Don Jon, moldeados por la ficción

Irregular reflexión sobre relaciones de pareja y nuestras expectativas, con una conclusión demasiado convencional

8 Interpretaciones
7 Gordon-Levitt como realizador
5 Humor
5 Mensaje moralista
6.3

Es curioso cómo el cine a veces consigue transportarnos a paisajes verdaderamente alienígenas sin necesidad de abandonar nuestro planeta, y sin adentrarse en los fueros de la ciencia ficción. Para un servidor este ha sido el caso con Don Jon, primer trabajo como director del intérprete Joseph Gordon Levitt (Origen), que sumerge de cabeza al espectador en el mundo del macho alfa cani en New Jersey y sus limitadas capacidades para comprender y ampliar su entorno. El planeta para ellos gira en torno a sus series de repeticiones en el gym, sus salidas del sábado por la noche para tener sexo con mujeres que clasifican usando el ratio culo-tetas-cara bonita y la obligada jornada de domingo con la familia para ir a la iglesia y ver los deportes que echen por la tele.

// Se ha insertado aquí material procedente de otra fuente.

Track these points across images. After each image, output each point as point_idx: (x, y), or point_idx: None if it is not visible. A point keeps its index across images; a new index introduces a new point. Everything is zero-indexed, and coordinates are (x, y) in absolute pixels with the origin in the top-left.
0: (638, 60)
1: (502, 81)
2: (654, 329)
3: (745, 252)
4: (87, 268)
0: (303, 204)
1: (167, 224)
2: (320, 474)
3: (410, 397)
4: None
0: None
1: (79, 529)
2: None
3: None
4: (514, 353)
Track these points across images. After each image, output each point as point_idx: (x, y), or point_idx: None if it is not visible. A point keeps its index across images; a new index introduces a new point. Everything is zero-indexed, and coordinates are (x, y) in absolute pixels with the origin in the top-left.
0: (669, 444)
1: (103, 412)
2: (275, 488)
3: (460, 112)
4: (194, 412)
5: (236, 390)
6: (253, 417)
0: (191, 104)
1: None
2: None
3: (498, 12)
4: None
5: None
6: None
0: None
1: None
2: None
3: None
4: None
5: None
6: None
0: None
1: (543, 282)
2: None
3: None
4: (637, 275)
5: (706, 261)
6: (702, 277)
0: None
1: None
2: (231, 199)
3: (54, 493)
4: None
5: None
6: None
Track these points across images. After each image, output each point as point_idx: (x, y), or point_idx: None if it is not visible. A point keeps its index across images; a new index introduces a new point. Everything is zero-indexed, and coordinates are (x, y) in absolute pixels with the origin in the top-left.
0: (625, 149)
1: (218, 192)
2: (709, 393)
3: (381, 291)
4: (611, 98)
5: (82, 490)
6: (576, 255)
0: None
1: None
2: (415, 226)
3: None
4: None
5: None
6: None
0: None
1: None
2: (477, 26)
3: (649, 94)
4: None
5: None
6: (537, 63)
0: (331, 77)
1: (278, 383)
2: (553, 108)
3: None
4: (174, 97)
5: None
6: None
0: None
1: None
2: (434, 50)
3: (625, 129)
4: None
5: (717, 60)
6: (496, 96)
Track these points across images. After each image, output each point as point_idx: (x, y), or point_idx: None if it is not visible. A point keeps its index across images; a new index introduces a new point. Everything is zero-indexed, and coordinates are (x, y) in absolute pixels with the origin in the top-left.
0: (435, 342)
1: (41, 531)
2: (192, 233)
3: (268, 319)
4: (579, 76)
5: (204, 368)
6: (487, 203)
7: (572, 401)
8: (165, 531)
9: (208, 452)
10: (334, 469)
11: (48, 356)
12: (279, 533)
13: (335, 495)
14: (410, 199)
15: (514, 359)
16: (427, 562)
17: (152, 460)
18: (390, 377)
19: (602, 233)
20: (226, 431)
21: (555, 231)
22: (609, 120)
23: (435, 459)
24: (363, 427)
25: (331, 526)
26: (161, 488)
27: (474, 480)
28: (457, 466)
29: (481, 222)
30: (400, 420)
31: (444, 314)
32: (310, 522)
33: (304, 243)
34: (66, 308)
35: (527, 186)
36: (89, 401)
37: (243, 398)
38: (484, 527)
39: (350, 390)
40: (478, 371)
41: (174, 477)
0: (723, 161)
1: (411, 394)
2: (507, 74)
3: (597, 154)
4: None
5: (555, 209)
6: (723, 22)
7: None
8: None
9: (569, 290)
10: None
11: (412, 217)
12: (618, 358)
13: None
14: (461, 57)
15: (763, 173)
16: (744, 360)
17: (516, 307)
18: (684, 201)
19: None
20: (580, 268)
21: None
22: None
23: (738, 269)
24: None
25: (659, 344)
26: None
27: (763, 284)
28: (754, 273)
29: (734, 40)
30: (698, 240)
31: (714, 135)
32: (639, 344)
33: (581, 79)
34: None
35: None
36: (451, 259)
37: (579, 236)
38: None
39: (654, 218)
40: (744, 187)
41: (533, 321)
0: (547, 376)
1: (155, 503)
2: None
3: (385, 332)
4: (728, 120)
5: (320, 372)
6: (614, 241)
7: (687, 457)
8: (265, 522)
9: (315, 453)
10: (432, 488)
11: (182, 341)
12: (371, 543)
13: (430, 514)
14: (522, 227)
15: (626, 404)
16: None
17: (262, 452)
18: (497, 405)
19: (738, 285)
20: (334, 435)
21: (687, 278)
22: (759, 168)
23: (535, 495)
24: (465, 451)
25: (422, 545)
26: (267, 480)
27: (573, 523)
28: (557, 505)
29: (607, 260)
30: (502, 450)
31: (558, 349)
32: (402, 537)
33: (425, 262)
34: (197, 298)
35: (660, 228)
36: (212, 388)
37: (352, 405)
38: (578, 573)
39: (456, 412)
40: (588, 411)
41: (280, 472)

En el centro de este maremágnum de testosterona y simpleza, encontramos a Jon, interpretado con una convincente mezcla de ternura e inconsciencia por el propio director. Se trata de un musculitos obsesionado con el aspecto exterior (suyo y de sus posesiones) que consigue llevarse a la cama casi a quien quiera, quien además esconde una compulsión casi enfermiza de masturbarse varias veces al día. El onanismo, ilustrado siempre con porno, le produce un placer y un relax que es incapaz de encontrar en el sexo real, al no poder poner en práctica en esas ocasiones lo que el porno le ha enseñado que ha de suceder en una relación sexual. La pornografía le proporciona un espacio totalmente egoísta, en el que no tiene que hacer nada por nadie y siempre encuentra su recompensa.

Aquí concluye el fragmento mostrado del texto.